John Dooley

Biographical details
- Born: c. 1933

Coaching career (HC unless noted)

Football
- 1957–1961: Ashton Morris HS (IL)
- 1962–1963: Mount Morris HS (IL) (assistant)
- 1964–1965: Mount Morris HS (IL)
- 1966–1968: Eureka

Basketball
- 1957–1962: Ashton Morris HS (IL)

Baseball
- 1958–1962: Ashton Morris HS (IL)

Head coaching record
- Overall: 3–19–1 (college football)

= John Dooley (American football) =

American football coach (born c. 1933)

John "Jay" Dooley (born c. 1933) is an American former football coach. He was the head football coach at Eureka College in Eureka, Illinois two seasons, from 1966 to 1968, compiling a record of 3–19–1.

Dooley attended high school in Monmouth, Illinois. He graduated from Millikin University in Decatur, Illinois, and earned a master's degree in physical education from Northern Illinois University in DeKalb, Illinois.

RECORDS SHOWN:
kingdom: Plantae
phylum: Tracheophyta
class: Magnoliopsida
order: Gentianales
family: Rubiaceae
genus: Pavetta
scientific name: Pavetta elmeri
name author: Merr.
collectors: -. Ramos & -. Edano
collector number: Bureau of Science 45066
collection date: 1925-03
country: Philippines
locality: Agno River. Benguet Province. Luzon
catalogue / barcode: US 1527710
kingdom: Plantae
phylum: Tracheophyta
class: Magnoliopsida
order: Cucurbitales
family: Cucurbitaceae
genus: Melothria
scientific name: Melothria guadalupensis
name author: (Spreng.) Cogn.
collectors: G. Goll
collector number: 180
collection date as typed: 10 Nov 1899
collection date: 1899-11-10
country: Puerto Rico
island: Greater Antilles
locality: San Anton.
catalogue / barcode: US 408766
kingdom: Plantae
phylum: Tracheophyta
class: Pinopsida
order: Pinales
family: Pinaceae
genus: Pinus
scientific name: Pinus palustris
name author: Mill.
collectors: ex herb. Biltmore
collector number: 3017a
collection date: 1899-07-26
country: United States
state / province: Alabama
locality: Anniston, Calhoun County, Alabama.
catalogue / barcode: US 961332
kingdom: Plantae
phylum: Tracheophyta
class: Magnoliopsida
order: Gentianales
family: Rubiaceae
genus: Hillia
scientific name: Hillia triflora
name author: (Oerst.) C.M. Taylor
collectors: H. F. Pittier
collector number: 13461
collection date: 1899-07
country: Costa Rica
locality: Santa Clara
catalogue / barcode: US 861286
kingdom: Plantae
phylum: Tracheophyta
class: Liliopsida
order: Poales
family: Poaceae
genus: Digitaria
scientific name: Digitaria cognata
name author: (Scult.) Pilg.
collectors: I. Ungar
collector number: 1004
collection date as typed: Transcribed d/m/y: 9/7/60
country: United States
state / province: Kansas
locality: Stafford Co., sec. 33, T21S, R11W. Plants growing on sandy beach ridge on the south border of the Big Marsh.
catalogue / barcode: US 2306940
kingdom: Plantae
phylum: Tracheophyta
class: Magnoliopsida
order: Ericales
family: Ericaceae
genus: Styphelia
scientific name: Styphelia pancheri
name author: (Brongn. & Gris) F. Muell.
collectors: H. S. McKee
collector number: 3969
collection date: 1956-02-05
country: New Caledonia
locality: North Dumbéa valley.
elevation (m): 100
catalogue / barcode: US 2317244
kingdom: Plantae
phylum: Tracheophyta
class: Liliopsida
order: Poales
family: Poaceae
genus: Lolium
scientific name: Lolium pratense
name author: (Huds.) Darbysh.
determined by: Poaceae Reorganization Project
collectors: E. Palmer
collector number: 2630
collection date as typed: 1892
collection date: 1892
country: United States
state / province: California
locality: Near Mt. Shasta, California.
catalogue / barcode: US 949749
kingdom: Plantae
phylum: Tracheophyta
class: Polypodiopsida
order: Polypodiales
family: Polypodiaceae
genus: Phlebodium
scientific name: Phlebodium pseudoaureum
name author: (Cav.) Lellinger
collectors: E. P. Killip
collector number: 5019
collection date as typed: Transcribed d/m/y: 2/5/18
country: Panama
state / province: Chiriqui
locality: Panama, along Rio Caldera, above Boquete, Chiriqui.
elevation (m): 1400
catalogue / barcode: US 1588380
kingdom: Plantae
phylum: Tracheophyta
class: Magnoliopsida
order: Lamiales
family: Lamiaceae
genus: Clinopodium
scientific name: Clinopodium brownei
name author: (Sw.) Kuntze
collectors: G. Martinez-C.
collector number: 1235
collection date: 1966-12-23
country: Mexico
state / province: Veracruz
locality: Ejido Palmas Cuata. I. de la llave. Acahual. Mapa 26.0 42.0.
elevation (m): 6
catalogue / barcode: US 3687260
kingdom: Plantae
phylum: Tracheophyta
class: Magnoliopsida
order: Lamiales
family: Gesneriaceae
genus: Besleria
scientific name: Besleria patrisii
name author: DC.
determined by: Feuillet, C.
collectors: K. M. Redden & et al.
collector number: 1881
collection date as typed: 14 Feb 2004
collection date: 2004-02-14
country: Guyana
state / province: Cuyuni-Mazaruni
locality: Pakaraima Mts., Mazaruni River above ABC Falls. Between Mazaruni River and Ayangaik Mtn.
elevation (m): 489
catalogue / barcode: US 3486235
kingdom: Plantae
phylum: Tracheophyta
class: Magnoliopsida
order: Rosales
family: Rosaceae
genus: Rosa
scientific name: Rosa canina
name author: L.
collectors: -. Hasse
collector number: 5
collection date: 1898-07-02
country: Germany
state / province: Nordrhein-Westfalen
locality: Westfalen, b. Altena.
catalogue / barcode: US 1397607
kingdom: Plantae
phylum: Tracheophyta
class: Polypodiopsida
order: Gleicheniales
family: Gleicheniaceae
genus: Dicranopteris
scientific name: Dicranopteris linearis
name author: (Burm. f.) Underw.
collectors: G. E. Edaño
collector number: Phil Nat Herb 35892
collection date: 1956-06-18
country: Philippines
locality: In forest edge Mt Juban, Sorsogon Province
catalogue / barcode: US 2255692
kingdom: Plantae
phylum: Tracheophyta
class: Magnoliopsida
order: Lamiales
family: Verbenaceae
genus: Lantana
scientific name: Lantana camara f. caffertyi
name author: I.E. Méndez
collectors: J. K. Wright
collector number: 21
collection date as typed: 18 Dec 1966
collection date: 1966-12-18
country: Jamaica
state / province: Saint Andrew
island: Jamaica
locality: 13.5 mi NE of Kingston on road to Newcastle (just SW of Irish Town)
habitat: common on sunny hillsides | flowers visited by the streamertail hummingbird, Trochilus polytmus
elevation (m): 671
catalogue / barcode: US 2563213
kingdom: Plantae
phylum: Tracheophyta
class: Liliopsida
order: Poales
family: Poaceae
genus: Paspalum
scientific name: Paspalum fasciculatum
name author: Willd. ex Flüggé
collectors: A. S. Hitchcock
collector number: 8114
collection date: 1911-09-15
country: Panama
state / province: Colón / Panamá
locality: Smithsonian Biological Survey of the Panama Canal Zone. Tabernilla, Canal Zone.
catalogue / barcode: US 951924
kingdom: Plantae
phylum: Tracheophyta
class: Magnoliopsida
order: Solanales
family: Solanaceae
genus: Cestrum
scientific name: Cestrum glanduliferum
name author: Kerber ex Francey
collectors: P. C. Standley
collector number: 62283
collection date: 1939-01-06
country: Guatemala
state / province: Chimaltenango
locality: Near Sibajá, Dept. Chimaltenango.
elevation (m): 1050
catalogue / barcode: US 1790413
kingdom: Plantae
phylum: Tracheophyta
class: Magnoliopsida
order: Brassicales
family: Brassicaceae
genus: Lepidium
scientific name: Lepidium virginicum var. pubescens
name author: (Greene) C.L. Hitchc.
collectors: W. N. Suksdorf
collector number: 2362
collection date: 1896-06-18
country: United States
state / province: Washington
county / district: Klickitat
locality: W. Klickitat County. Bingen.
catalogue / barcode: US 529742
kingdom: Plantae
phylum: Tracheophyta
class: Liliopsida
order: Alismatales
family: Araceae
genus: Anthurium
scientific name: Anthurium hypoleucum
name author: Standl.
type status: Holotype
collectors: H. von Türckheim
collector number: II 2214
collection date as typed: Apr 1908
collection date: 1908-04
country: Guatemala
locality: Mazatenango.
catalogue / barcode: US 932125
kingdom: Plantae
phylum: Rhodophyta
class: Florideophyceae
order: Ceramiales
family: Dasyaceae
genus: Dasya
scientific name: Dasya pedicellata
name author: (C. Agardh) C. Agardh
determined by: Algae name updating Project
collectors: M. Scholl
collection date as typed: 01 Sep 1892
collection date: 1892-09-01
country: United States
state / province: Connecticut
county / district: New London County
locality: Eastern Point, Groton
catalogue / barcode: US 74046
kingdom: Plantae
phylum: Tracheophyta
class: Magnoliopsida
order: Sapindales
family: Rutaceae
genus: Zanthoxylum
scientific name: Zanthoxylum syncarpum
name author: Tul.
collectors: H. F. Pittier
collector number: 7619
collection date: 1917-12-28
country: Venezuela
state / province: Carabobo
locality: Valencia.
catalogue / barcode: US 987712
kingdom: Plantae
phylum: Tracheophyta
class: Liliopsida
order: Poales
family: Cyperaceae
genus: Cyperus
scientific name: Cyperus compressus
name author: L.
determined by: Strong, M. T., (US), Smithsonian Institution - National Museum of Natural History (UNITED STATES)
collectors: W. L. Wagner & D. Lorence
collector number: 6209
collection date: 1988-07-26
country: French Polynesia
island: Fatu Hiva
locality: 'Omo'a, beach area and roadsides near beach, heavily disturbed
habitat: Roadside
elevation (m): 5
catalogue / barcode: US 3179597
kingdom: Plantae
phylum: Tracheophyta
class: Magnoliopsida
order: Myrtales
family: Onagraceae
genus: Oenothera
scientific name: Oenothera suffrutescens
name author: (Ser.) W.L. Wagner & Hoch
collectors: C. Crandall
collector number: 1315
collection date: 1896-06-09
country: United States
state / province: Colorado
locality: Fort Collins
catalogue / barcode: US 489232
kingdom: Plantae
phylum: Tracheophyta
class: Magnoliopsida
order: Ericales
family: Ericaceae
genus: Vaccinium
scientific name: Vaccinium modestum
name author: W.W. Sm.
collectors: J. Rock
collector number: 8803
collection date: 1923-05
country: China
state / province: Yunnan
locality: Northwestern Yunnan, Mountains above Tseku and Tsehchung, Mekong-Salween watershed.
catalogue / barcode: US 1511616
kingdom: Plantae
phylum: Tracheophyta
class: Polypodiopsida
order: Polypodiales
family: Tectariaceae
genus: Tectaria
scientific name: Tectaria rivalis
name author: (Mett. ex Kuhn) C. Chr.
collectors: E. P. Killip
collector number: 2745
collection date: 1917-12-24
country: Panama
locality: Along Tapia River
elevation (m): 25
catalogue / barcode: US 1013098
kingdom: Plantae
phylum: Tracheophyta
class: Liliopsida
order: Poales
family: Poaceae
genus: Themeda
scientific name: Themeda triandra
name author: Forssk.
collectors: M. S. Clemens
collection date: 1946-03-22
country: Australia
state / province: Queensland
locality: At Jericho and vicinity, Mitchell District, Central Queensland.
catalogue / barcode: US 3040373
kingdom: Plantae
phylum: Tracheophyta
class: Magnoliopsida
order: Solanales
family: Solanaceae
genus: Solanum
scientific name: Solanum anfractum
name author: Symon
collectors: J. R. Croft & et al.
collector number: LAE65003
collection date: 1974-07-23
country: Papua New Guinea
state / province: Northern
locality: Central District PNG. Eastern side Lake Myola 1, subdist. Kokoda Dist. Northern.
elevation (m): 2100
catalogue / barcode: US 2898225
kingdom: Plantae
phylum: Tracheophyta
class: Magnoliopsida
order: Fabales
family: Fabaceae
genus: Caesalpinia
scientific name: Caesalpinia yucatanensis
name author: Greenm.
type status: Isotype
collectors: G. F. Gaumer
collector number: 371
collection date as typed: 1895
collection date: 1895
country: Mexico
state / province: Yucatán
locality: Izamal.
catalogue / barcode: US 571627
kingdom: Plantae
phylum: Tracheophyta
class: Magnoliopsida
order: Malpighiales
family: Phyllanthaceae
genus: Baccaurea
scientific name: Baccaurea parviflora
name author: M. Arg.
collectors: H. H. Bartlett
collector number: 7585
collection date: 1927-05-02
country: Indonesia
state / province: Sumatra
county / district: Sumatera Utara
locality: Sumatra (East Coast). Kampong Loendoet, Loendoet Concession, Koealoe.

ASSIGNMENT 1:
Say whether each statement agrees with the biography of John Dooley. Answer yes or no for each, and quote the deciding words of the biography.
(a) Dooley earned a master's degree in physical education from Northern Illinois University.
(b) Dooley graduated from Eureka College.
(c) Dooley attended high school in Monmouth, Illinois.
ASSIGNMENT 2:
Carry on the biography of John Dooley from its last sentence.
The rows were taken from a different source than the biography of John Dooley.

WRITTEN ANSWER 1:
(a) Yes: "earned a master's degree in physical education from Northern Illinois University in DeKalb, Illinois"
(b) No: "He graduated from Millikin University in Decatur, Illinois"
(c) Yes: "Dooley attended high school in Monmouth, Illinois."

WRITTEN ANSWER 2:
In 1957, Dooley was hired as athletic coach at Ashton High School in Ashton, Illinois. He coached football, basketball, and baseball at Ashton before resigning in 1962 to become an assistant coach in football and basketball at Mount Morris High School in Mount Morris, Illinois.

Dooley resigned from his post at Eureka in the spring of 1969.

==Head coaching record==
===College===

| Year | Team | Overall | Conference | Standing | Bowl/playoffs |
Eureka Red Devils (Gateway Conference) (1966–1968)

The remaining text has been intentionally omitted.